Formal Concept Analysis and Tag Recommendations in Collaborative Tagging Systems
R. Jäschke. Dissertationen zur Künstlichen Intelligenz Akademische Verlagsgesellschaft AKA, Heidelberg, Germany, (January 2011)
One of the most noticeable innovation that emerged with the advent of the Web 2.0 and the focal point of this thesis are collaborative tagging systems. They allow users to annotate arbitrary resources with freely chosen keywords, so called tags. The tags are used for navigation, finding resources, and serendipitous browsing and thus provide an immediate benefit for the user. By now, several systems for tagging photos, web links, publication references, videos, etc. have attracted millions of users which in turn annotated countless resources. Tagging gained so much popularity that it spread into other applications like web browsers, software packet managers, and even file systems. Therefore, the relevance of the methods presented in this thesis goes beyond the Web 2.0.
The conceptual structure underlying collaborative tagging systems is called folksonomy. It can be represented as a tripartite hypergraph with user, tag, and resource nodes. Each edge of the graph expresses the fact that a user annotated a resource with a tag. This social network constitutes a lightweight conceptual structure that is not formalized, but rather implicit and thus needs to be extracted with knowledge discovery methods. In this thesis a new data mining task – the mining of all frequent tri-concepts – is presented, together with an efficient algorithm for discovering such implicit shared conceptualizations. Our approach extends the data mining task of discovering all closed itemsets to three-dimensional data structures to allow for mining folksonomies. Extending the theory of triadic Formal Concept Analysis, we provide a formal definition of the problem, and present an efficient algorithm for its solution. We show the applicability of our approach on three large real-world examples and thereby perform a conceptual clustering of two collaborative tagging systems. Finally, we introduce neighborhoods of triadic concepts as basis for a lightweight visualization of tri-lattices.
The social bookmark and publication sharing system BibSonomy, which is currently among the three most popular systems of its kind, has been developed by our research group. Besides being a useful tool for many scientists, it provides interested researchers a basis for the evaluation and integration of their knowledge discovery methods. This thesis introduces BibSonomy as an exemplary collaborative tagging system and gives an overview of its architecture and some of its features. Furthermore, BibSonomy is used as foundation for evaluating and integrating some of the discussed approaches.

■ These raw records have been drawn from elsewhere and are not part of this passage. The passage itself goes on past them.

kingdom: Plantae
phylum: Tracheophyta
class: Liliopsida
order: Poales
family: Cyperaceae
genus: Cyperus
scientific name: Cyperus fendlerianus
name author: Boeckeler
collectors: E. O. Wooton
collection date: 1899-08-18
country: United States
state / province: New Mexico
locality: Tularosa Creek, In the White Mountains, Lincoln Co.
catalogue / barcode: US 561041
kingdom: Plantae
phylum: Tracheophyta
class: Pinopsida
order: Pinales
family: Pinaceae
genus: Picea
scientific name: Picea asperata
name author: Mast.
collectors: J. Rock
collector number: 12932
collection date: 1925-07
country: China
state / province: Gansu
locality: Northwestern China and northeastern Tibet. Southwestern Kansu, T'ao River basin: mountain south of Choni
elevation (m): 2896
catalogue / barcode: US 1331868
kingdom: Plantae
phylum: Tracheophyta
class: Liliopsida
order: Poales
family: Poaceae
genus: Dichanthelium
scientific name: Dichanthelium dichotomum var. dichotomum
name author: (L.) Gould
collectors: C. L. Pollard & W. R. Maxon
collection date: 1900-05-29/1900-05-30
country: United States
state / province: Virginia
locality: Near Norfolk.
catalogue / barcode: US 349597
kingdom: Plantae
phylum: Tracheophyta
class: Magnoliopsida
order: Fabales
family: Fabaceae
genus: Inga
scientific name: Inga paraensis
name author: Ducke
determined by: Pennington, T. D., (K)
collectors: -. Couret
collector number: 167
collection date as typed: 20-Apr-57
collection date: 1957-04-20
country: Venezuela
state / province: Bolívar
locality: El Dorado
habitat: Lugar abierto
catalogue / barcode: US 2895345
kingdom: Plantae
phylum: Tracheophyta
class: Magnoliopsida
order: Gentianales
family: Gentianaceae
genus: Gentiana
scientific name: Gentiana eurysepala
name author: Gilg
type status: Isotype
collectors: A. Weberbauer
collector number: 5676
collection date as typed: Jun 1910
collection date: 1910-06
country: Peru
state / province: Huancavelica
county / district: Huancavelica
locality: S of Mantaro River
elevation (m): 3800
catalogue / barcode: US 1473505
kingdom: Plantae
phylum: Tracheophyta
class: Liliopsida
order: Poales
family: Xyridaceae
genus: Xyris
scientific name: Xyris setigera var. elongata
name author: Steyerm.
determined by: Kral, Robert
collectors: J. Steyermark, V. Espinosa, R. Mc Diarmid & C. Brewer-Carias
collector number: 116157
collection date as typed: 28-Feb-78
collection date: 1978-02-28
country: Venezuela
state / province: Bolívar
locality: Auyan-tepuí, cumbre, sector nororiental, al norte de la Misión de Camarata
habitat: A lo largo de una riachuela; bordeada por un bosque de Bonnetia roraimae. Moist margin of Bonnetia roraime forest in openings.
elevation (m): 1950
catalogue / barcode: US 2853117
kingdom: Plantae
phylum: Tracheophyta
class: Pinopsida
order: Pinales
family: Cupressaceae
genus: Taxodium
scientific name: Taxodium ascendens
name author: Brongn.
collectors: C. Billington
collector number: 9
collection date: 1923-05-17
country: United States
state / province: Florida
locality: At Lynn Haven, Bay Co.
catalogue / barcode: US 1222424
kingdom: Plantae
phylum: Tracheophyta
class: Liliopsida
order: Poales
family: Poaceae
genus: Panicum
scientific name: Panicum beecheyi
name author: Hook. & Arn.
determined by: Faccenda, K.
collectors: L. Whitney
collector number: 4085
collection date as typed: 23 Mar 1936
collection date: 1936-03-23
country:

Collaborative tagging systems usually include tag recommendation mechanisms easing the process of finding good tags for a resource, but also consolidating the tag vocabulary across users. In this thesis we evaluate and compare several recommendation algorithms on large-scale real-world datasets: an adaptation of user-based Collaborative Filtering, a graph-based recommender built on top of the FolkRank algorithm, and simple methods based on counting tag co-occurences. We show that both FolkRank and Collaborative Filtering provide better results than non-personalized baseline methods. Moreover, since methods based on counting tag co-occurrences are computationally cheap, and thus usually preferable for real time scenarios, we discuss simple approaches for improving the performance of such methods. We demonstrate how a simple recommender based on counting tags from users and resources can perform almost as good as the best recommender. Furthermore, we show how to integrate recommendation methods into a real tagging system, record and evaluate their performance by describing the tag recommendation framework we developed for BibSonomy. With the intention to develop, test, and evaluate recommendation algorithms and supporting cooperation with researchers, we designed the framework to be easily extensible, open for a variety of methods, and usable independent from BibSonomy. We also present an evaluation of the framework which demonstrates its power.
The folksonomy graph shows specific structural properties that explain its growth and the possibility of serendipitous exploration. Clicklogs of web search engines can be represented as a folksonomy in which queries are descriptions of clicked URLs. The resulting network structure, which we will term logsonomy is very similar to the one of folksonomies. In order to find out about its properties, we analyze the topological characteristics of the tripartite hypergraph of queries, users and bookmarks on a large folksonomy snapshot and on query logs of two large search engines. We find that all of the three datasets exhibit similar structural properties and thus conclude that the clicking behaviour of search engine users based on the displayed search results and the tagging behaviour of collaborative tagging users is driven by similar dynamics.
In this thesis we further transfer the folksonomy paradigm to the Social Semantic Desktop – a new model of computer desktop that uses Semantic Web technologies to better link information items. There we apply community support methods to the folksonomy found in the network of social semantic desktops. Thus, we connect knowledge discovery for folksonomies with semantic technologies.
Alltogether, the research in this thesis is centered around collaborative tagging systems and their underlying datastructure – folksonomies – and thereby paves the way for the further dissemination of this successful knowledge management paradigm.